- Interactive map of the Bottle House of Ganja area

General information
- Status: Private property
- Location: Intersection of Huseyn Javid and Gambar Huseynli Streets, Ganja, Azerbaijan
- Construction started: 1966
- Completed: 1967

Technical details
- Floor count: 2

Design and construction
- Architect: Ibrahim Jafarov

= Bottle house of Ganja =

Bottle House (Butulka ev/Butulkali ev) is an unusual private residence in Ganja built from glass bottles.

== Overview ==
Two-storey bottle house was built by Ibrahim Jafarov, a resident of Ganja in 1966-67 from glass bottles of different shapes and sizes, and colorful stones brought from Sochi. 48000 bottles were used in construction.

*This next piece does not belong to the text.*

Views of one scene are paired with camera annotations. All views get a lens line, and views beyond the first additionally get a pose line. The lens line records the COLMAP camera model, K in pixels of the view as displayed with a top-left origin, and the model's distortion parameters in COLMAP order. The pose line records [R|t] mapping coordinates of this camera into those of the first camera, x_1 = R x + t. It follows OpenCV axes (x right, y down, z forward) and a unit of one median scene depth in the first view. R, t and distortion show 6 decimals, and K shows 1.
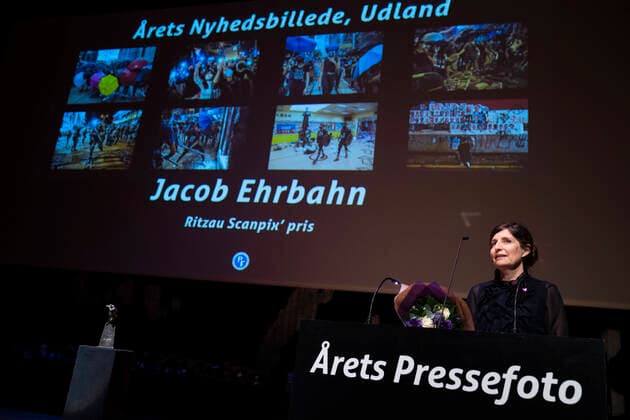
lens RADIAL K [[577.2, 0, 315.0], [0, 577.2, 210.0], [0, 0, 1]] dist [-0.068990, 0.228640]
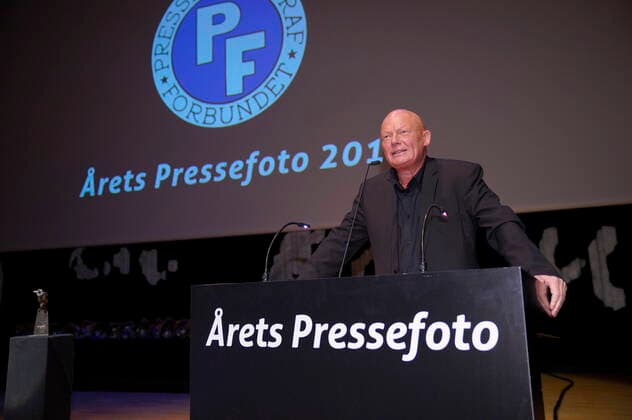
lens RADIAL K [[560.7, 0, 316.0], [0, 560.7, 210.0], [0, 0, 1]] dist [0.002596, -0.000223]
pose [[0.987817, -0.151321, -0.036338, 0.228968], [0.154346, 0.982477, 0.104484, 0.021327], [0.019890, -0.108819, 0.993863, 0.204305]]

The construction of this house was dedicated to the memory of Ibrahim Jafarov's brother who went missing during World War II.

== Decoration ==
The construction year of the house was written on the wall of the front porch. A big portrait of missing brother Yusif Jafarov was drawn underneath the protrusion of the roof at the front. Additionally, the walls of the house were decorated with notes about Olympic Games held in USSR in the 1980s, and the name and portrait of the owner.

The words “Ganja” (the historic name of the city) were written on the different parts of the building with the bottoms of bottles, however during that time the city was officially called Kirovabad (1935-1989).

The house was reconstructed recently and is a popular destination for citizens and tourists.